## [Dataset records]
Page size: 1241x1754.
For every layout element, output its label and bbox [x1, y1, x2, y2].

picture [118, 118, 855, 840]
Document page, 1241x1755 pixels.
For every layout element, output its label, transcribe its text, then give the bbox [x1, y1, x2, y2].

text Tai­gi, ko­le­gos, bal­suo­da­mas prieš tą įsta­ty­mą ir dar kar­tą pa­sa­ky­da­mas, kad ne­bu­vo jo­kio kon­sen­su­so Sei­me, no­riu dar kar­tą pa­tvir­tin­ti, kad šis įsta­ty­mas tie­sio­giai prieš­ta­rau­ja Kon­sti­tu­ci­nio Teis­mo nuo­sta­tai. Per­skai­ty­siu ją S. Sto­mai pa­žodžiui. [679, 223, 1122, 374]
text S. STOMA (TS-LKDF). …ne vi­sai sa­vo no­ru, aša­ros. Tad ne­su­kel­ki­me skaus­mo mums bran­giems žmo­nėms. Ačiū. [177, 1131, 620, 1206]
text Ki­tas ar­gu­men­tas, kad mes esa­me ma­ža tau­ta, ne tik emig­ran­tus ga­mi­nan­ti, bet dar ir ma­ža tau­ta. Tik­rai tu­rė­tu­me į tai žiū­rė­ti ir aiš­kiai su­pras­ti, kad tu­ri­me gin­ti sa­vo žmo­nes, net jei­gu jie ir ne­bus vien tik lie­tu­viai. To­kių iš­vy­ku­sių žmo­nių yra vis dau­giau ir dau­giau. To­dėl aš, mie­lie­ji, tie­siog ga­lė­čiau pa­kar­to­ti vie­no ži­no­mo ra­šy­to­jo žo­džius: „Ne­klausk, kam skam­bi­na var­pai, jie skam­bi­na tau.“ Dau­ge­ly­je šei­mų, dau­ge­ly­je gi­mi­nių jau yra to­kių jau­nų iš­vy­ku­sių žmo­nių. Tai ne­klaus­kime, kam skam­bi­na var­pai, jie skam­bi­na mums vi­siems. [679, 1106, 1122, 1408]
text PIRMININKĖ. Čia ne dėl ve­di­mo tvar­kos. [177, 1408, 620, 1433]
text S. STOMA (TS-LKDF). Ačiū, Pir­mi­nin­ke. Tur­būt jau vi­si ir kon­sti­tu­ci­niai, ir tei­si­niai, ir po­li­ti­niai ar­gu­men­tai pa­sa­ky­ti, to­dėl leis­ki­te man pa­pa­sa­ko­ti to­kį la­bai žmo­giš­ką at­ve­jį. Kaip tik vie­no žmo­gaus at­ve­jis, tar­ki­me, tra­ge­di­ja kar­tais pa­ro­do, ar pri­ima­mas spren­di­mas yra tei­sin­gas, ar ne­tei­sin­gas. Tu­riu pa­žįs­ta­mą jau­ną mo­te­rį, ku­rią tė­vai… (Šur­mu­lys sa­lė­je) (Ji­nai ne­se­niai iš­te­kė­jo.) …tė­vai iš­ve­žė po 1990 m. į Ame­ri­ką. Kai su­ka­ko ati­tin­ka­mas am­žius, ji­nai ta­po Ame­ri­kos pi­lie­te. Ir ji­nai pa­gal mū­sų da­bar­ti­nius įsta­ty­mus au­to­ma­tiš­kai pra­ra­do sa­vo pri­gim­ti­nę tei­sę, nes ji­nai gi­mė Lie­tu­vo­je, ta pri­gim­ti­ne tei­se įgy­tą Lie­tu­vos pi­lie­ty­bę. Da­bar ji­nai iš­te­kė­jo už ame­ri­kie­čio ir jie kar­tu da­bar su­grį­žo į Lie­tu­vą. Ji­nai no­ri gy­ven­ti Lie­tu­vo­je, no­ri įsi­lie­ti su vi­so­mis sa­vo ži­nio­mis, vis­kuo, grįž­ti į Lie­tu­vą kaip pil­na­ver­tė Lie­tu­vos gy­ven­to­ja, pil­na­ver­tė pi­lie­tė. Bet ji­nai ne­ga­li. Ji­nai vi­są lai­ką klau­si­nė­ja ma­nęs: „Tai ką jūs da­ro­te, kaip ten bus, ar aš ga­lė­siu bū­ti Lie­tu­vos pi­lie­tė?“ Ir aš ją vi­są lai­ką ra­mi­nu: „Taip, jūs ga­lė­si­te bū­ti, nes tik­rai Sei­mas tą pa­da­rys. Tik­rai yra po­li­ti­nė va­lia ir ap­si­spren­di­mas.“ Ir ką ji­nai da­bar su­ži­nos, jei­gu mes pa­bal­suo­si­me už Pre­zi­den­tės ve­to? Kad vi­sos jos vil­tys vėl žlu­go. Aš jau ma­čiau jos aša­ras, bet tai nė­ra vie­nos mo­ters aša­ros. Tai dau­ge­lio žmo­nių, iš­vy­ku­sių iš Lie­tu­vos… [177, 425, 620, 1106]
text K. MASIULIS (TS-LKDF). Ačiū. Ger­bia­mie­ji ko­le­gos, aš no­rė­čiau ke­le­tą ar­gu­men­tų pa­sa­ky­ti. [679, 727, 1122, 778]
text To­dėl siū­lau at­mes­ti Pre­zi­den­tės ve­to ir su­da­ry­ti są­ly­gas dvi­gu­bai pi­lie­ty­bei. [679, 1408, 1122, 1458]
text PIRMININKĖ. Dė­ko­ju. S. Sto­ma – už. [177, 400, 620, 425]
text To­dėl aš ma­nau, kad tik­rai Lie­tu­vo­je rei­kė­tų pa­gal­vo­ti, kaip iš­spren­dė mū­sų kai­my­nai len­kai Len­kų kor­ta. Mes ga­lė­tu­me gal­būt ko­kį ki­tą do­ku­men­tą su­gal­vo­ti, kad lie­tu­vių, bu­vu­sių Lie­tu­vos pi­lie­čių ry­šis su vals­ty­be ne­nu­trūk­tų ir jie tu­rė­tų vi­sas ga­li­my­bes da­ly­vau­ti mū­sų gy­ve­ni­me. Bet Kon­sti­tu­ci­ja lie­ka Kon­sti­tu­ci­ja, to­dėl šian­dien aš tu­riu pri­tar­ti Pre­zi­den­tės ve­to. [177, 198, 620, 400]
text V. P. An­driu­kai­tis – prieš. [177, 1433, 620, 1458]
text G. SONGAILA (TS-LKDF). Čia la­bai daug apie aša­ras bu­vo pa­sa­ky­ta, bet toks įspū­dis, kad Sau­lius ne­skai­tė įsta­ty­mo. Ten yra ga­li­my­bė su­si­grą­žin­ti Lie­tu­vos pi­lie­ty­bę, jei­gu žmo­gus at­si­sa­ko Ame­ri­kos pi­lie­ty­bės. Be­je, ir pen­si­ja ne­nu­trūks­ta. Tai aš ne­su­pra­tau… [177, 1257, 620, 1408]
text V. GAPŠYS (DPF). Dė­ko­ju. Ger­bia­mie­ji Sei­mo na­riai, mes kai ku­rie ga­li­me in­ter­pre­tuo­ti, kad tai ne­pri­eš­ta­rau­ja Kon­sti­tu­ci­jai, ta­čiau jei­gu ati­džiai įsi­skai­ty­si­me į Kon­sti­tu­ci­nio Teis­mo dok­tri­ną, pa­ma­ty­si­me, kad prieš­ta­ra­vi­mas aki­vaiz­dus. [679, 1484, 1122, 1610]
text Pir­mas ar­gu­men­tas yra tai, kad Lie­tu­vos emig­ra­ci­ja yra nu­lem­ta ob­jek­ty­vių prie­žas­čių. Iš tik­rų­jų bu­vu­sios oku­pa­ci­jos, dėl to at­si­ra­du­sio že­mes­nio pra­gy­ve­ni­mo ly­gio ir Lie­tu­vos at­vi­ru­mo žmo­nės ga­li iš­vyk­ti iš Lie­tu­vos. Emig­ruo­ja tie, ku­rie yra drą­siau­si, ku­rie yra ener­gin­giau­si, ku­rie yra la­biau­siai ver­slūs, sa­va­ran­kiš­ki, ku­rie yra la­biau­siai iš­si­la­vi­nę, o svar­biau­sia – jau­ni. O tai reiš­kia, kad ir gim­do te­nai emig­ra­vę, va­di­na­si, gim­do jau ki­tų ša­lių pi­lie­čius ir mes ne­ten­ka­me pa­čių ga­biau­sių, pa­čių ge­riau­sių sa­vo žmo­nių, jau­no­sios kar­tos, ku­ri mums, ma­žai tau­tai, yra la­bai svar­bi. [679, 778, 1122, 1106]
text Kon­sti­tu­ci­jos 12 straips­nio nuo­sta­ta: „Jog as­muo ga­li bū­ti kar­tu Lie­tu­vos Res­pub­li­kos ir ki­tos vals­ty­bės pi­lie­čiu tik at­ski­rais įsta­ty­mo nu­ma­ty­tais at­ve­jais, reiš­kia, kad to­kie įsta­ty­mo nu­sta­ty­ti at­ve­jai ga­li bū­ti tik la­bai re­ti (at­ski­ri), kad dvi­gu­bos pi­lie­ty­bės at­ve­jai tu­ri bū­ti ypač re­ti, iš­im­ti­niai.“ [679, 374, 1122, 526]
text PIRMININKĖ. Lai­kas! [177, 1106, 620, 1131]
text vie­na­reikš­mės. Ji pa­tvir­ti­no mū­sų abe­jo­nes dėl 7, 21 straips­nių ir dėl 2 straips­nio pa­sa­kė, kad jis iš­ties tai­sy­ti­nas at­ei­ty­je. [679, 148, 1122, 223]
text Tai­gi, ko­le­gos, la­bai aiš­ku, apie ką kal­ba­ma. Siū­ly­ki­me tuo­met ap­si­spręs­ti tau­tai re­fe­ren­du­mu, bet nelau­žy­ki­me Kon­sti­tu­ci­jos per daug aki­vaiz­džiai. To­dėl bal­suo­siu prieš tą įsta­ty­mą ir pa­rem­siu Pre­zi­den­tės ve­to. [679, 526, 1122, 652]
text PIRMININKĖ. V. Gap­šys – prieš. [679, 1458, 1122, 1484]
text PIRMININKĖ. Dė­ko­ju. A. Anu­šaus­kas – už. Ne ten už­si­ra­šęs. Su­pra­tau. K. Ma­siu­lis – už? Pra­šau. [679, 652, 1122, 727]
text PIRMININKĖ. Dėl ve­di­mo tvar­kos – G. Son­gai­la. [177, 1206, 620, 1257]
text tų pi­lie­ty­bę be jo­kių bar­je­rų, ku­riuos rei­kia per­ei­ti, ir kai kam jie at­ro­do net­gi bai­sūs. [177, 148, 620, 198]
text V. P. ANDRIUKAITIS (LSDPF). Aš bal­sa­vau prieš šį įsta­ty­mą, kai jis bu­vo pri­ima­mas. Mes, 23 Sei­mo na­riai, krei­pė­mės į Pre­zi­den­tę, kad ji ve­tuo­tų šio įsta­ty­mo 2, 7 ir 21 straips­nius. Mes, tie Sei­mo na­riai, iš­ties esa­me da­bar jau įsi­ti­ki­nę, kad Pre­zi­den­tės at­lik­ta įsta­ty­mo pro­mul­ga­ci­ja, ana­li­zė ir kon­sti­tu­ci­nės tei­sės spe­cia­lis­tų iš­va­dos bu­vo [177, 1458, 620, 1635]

## [WORK REQUIRED]
Return the items line for line without changes, from their first line through the line containing "For every layout element, output its label, transcribe", with both ends included.

## [SOLUTION TO THE PROBLEM]
Page size: 1241x1754.
For every layout element, output its label and bbox [x1, y1, x2, y2].

picture [118, 118, 855, 840]
Document page, 1241x1755 pixels.
For every layout element, output its label, transcribe its text, then give the bbox [x1, y1, x2, y2].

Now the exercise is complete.